There are many positive things that come with age. Unfortunately, everyone eventually hits a point where faculties begin to fail and things get harder. This comes in many forms: for some it is in response to a medical procedure or treatment for disease, for others it may be a condition such as dementia or Alzheimer’s.

When a parent or loved one can no longer take care of themselves, it’s necessary for others to step in and help. To prevent fraud and abuse of vulnerable adults, the law is clear that only certain people can help with medical, legal or financial matters. If you want to help a loved one who needs it, you will need to explore your legal options first.

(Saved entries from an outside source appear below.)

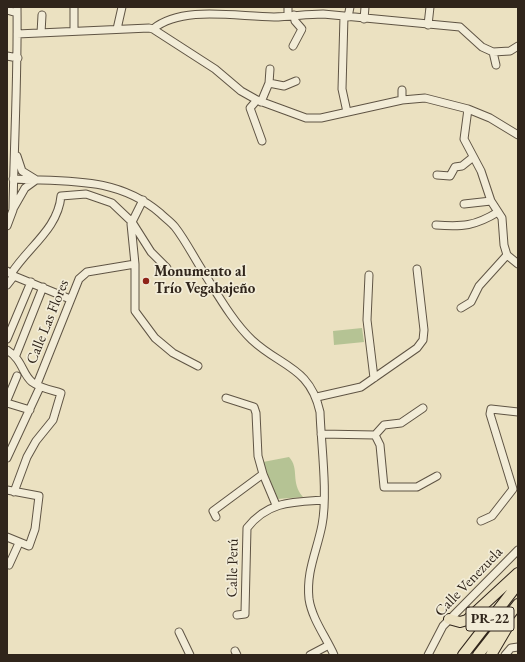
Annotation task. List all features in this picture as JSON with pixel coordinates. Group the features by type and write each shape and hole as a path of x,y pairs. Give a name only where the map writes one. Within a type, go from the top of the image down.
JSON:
{"highway":[{"path":"450,619 460,622 467,620 518,573"},
{"name":"PR-22","path":"463,655 518,584"},
{"name":"PR-22","path":"478,655 518,604"},
{"path":"491,655 518,610"}],"street":[{"path":"74,7 74,31"},
{"path":"117,29 122,7"},
{"path":"288,7 296,13"},
{"path":"347,112 342,89 346,16 350,7"},
{"path":"364,19 365,7"},
{"path":"428,25 430,7"},
{"path":"7,10 17,10 18,58 15,101 13,210"},
{"path":"153,29 161,22 202,14 248,17 323,11 364,19 460,27 482,47 493,52 510,51 518,46"},
{"path":"293,46 302,29 295,21 296,13"},
{"path":"41,33 42,15"},
{"path":"17,34 117,29 153,29 215,69 241,91 259,101 306,118 321,118 402,100 425,98 468,109 490,118 518,135"},
{"path":"493,52 496,65"},
{"path":"7,56 18,58"},
{"path":"262,141 250,108 259,101 269,84 270,69"},
{"path":"269,84 284,86 296,80"},
{"path":"402,90 402,100"},
{"path":"7,100 15,101"},
{"path":"468,109 464,139 472,158 481,171 491,202 502,218 504,245 507,255 518,264"},
{"path":"14,137 18,163 22,171 37,180"},
{"path":"437,175 450,176 455,167 462,166 472,158"},
{"path":"13,179 104,185 130,193 142,200 175,226 226,307 252,340 301,375 311,386 317,397 321,434 324,500 322,524 308,579 311,606 334,655"},
{"path":"7,226 13,210 25,188 37,180"},
{"path":"7,285 10,274 22,257 51,226 60,209 61,196 86,194 112,202 132,222 151,252 167,268"},
{"path":"142,200 132,222 135,264 135,311 155,338 173,354 198,366"},
{"path":"464,204 491,202"},
{"path":"436,225 461,227 482,221 498,212"},
{"path":"461,308 471,302 479,286 507,255"},
{"name":"Calle Las Flores","path":"7,458 10,447 30,410 70,299 79,279 87,272 135,264"},
{"path":"317,397 361,387 417,348 422,340 424,330 418,269"},
{"path":"10,274 70,299"},
{"path":"369,275 367,320 374,378"},
{"path":"7,339 31,282"},
{"path":"16,355 43,287"},
{"path":"7,350 16,355 31,382 61,393 53,420 36,441 10,491 39,496 35,529 29,546 7,537"},
{"path":"17,376 7,402 30,410"},
{"path":"226,398 254,407 256,413 258,456 263,474 276,505"},
{"path":"321,434 375,435 384,425 401,423 423,408"},
{"path":"481,521 492,516 513,490 490,414 491,409 518,411"},
{"path":"375,435 380,446 384,487 417,487 437,476"},
{"path":"216,517 213,511 263,474"},
{"name":"Calle Perú","path":"237,615 245,614 246,612 247,528 252,522 276,505 288,502 324,500"},
{"path":"9,565 19,543"},
{"name":"Calle Venezuela","path":"428,655 443,626 518,550"},
{"path":"179,632 190,655"},
{"path":"310,655 329,646"},
{"path":"505,655 511,648 518,647"}],"green space":[{"path":"362,328 364,342 334,345 333,331"},
{"path":"289,457 294,466 297,486 303,497 277,499 263,462"}],"place":[{"name":"Monumento al Trío Vegabajeño","path":"146,281"}]}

Finding help for your family 

One example in recent news concerns actor Tim Conway, who starred in The Carol Burnett Show in the 1970s. Conway, now 84, suffers from dementia. His 56-year-old daughter seeks guardianship because she disagrees with the treatment currently overseen by her stepmother, Conway’s current wife. 

Whether you know the actor or not, it’s a situation that most adult children can relate to. Both family relationships and medical treatment are complicated arenas. Finding agreement between both can be difficult. 

Legally speaking, there are many options. Powers of attorney, living wills and healthcare proxy all provide viable solutions, depending on your personal situation. If your ailing loved one has an established estate plan that will typically take precedence. If there is no plan, seeking guardianship may be your best option. 

Most people are familiar with the concept of a legal guardian as it often refers to parents of children. The term has a broader meaning, though, which extends to adults who are unable to care for themselves, such as the allegations in Mr. Conway’s case—that he requires specific medical care and that he cannot take care of himself. Guardianship gives another adult decision-making responsibility for financial, medical and legal situations.

A designated decision-maker 

Medical professionals and family members often don’t agree on the right diagnosis or best treatment, which makes it difficult to reach consensus. This challenge highlights why naming a guardian is so essential. Any delays or family disputes delay much needed medical care. Blended families often experience unique discord in settling these situations, and if a family member lives out of state it presents additional complications.

It’s important that you step up when you family needs you. Yet, without the right paperwork, your voice may not be heard.